Welcome to the Indian Languages Machine Learning Repository of Metric Coders! This repository is dedicated to providing machine learning models and datasets for various Indian languages. Whether you're working on natural language processing, sentiment analysis, or language translation, we aim to support your projects with resources tailored to Indian languages.
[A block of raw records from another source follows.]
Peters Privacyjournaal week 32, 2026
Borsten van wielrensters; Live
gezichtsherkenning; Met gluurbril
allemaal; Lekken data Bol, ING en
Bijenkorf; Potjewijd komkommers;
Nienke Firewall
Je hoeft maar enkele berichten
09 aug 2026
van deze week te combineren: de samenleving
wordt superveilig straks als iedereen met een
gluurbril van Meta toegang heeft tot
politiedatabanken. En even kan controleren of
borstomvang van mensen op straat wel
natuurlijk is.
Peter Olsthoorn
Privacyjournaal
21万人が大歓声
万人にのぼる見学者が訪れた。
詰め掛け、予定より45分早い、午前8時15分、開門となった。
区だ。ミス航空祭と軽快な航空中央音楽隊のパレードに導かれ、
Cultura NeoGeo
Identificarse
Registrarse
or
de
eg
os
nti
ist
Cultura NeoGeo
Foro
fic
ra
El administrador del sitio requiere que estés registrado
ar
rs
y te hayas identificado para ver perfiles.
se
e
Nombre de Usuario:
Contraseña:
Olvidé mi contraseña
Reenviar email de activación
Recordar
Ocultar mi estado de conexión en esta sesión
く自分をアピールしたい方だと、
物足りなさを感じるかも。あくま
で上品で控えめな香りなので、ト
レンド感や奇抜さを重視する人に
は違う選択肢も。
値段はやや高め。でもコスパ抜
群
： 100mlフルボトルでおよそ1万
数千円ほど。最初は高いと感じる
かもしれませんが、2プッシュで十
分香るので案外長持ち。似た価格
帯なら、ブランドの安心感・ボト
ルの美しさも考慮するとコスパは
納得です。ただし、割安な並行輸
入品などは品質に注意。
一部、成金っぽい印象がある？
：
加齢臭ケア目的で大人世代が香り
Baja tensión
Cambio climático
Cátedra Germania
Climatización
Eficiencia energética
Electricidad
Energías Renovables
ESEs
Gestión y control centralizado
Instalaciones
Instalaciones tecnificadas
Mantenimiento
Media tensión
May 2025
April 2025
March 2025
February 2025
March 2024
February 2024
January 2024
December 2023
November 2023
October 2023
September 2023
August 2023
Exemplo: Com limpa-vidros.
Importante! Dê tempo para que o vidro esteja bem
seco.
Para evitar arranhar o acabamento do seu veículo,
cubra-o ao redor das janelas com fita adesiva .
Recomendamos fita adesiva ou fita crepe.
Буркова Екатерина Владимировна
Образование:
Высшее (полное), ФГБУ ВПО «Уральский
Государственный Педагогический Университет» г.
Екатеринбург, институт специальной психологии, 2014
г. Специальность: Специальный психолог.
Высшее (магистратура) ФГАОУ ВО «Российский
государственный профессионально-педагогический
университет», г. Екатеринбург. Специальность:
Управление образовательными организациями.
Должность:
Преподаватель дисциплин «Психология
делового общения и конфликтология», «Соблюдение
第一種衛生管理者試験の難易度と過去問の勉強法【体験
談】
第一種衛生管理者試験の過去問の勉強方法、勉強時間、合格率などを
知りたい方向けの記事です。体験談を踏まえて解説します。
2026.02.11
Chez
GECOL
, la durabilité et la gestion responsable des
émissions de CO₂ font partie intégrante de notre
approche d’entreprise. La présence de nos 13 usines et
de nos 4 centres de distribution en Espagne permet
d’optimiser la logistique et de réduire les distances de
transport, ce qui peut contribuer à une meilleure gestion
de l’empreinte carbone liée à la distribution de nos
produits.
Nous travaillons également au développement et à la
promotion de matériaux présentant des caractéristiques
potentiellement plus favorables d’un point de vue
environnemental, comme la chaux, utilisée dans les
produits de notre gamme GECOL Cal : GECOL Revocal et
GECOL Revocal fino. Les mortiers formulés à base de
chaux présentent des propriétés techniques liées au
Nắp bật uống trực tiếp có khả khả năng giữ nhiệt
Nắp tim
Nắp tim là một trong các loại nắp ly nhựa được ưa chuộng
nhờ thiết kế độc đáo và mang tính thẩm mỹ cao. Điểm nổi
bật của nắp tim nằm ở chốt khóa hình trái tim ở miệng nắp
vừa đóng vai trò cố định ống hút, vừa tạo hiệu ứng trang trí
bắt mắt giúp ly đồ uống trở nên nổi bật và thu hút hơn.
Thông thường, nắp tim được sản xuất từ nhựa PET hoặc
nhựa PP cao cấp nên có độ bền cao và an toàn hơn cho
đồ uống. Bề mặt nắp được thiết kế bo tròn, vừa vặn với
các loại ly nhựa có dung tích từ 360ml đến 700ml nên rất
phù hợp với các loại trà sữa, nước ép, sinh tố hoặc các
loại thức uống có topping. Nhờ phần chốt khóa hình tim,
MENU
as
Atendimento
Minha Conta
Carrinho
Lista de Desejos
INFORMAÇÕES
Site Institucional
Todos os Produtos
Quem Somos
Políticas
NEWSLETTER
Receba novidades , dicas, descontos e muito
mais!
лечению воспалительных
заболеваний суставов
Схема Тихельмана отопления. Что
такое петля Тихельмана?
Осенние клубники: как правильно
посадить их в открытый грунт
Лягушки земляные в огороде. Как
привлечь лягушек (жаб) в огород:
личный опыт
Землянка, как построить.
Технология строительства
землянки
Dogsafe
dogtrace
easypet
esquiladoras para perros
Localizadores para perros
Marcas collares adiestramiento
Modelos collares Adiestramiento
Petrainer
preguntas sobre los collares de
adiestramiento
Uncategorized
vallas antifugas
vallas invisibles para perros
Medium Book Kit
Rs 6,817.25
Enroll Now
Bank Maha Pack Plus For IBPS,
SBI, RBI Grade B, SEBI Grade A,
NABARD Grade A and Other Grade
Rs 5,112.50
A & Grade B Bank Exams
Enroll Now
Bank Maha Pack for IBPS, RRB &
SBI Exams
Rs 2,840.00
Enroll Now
For now, we support Kannada language.

## Models

### Sentiment Analysis

1. **Kannada Sentiment Analysis Model**
- Description: A pre-trained sentiment analysis model for Kannada language text.
- Usage: Achieve sentiment classification on Kannada text data.

## Datasets

### Multilingual Text Corpus

1. **Indian Languages Text Corpus**
- Description: A diverse collection of text data for Kannada language
- Usage: Suitable for training and evaluating language models, sentiment analysis, and other language-related tasks.

## How to Use

1. Clone the repository:

```bash
git clone https://github.com/metriccoders/metriccoders_indic_models.git
cd metriccoders_indic_models
```

2. Explore the `models` directory for pre-trained models and the `datasets` directory for datasets.

3. Refer to individual model or dataset directories for specific usage instructions and examples.

## Contributions

Contributions are welcome! If you have models, datasets, or improvements to existing resources, please feel free to open an issue or submit a pull request.

## License

This repository is licensed under the MIT License - see the [LICENSE](LICENSE.md) file for details.